Volumetric additive manufacturing of mullite from colloids

Ceramic materials possess many desirable properties, such as mechanical strength, thermal stability, hardness, chemical resistance and electrical, optical, and magnetic properties of high technological relevance. The most challenging tasks of modern engineering are the design and the development of advanced ceramics for next-generation applications, ranging from automotive to aerospace, energy, environmental, and biomedical sectors. The wide industrial use of advanced ceramic materials depends on the technological possibility to fabricate near-net-shaped or ideally net-shaped 3D ceramic-based parts with the required geometry and functionality. Since the post-machining of ceramics is a time-consuming and expensive process that can make up for 80% of the overall manufacturing costs of a ceramic product, nowadays Additive (or generative) manufacturing (AM) is receiving great interest. AM is defined as “the process of joining materials to make objects from 3D model data, usually layer upon layer, as opposed to subtractive (and formative) manufacturing methodologies, such as traditional machining”. So, with AM, three-dimensional objects are assembled by point, line or planar addition of material without the need of tooling and this opens up completely new fields of research and applications, but also requires changes in the way of thinking at the design.
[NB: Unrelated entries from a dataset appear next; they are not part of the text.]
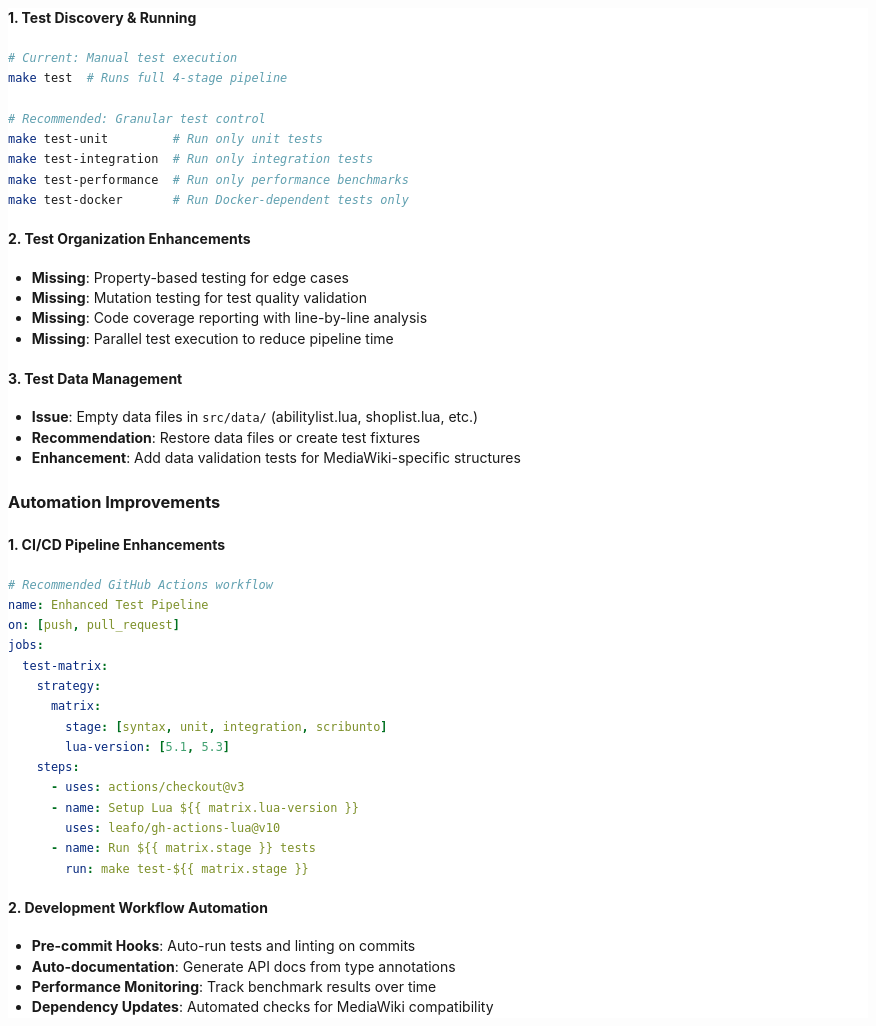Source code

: #### 1. **Test Discovery & Running**

```bash
# Current: Manual test execution
make test  # Runs full 4-stage pipeline

# Recommended: Granular test control
make test-unit         # Run only unit tests
make test-integration  # Run only integration tests  
make test-performance  # Run only performance benchmarks
make test-docker       # Run Docker-dependent tests only
```

#### 2. **Test Organization Enhancements**

- **Missing**: Property-based testing for edge cases
- **Missing**: Mutation testing for test quality validation
- **Missing**: Code coverage reporting with line-by-line analysis
- **Missing**: Parallel test execution to reduce pipeline time

#### 3. **Test Data Management**

- **Issue**: Empty data files in `src/data/` (abilitylist.lua, shoplist.lua, etc.)
- **Recommendation**: Restore data files or create test fixtures
- **Enhancement**: Add data validation tests for MediaWiki-specific structures

### Automation Improvements

#### 1. **CI/CD Pipeline Enhancements**

```yaml
# Recommended GitHub Actions workflow
name: Enhanced Test Pipeline
on: [push, pull_request]
jobs:
  test-matrix:
    strategy:
      matrix:
        stage: [syntax, unit, integration, scribunto]
        lua-version: [5.1, 5.3]
    steps:
      - uses: actions/checkout@v3
      - name: Setup Lua ${{ matrix.lua-version }}
        uses: leafo/gh-actions-lua@v10
      - name: Run ${{ matrix.stage }} tests
        run: make test-${{ matrix.stage }}
```

#### 2. **Development Workflow Automation**

- **Pre-commit Hooks**: Auto-run tests and linting on commits
- **Auto-documentation**: Generate API docs from type annotations
- **Performance Monitoring**: Track benchmark results over time
- **Dependency Updates**: Automated checks for MediaWiki compatibility
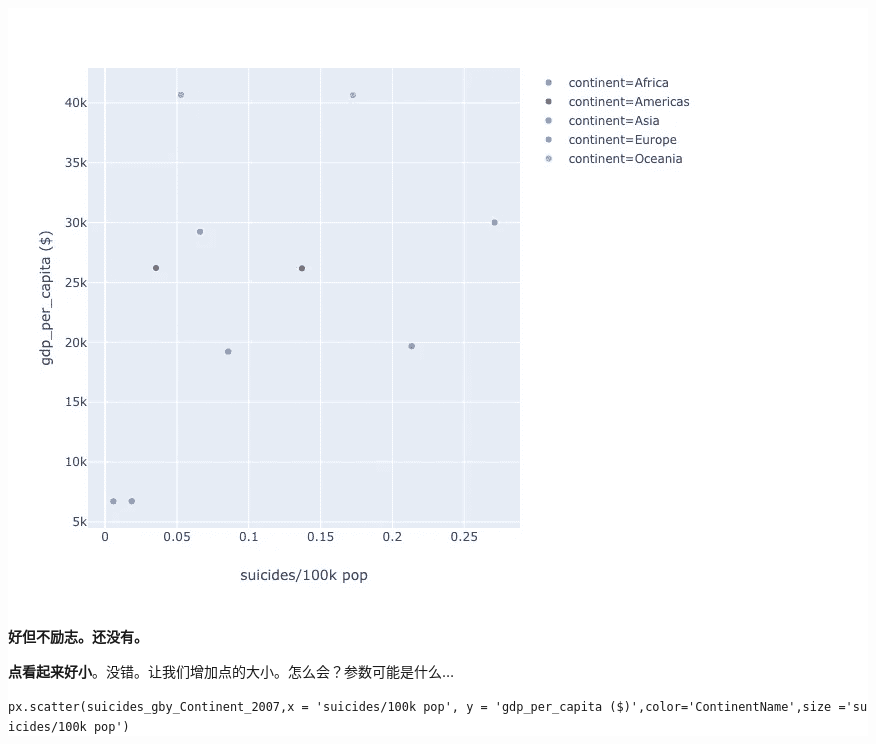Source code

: ![](img/1167fecc813fdcf2edd36e744980add8.png)

**好但不励志。还没有。**

**点看起来好小**。没错。让我们增加点的大小。怎么会？参数可能是什么…

```
px.scatter(suicides_gby_Continent_2007,x = 'suicides/100k pop', y = 'gdp_per_capita ($)',color='ContinentName',size ='suicides/100k pop')
```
In this field, one of the last developments is the tomographic volumetric additive manufacture , that allows to print an entire three-dimensional object by irradiating a liquid photopolymer volume from multiple angles with dynamic light patterns. In this work, with the use of this new technique, the main purpose is to obtain a pure monophasic solid of mullite with a specific simple 3D shape. The biggest focus is set on the composition, then with the use some addictions, a compromise for a good shape is searched.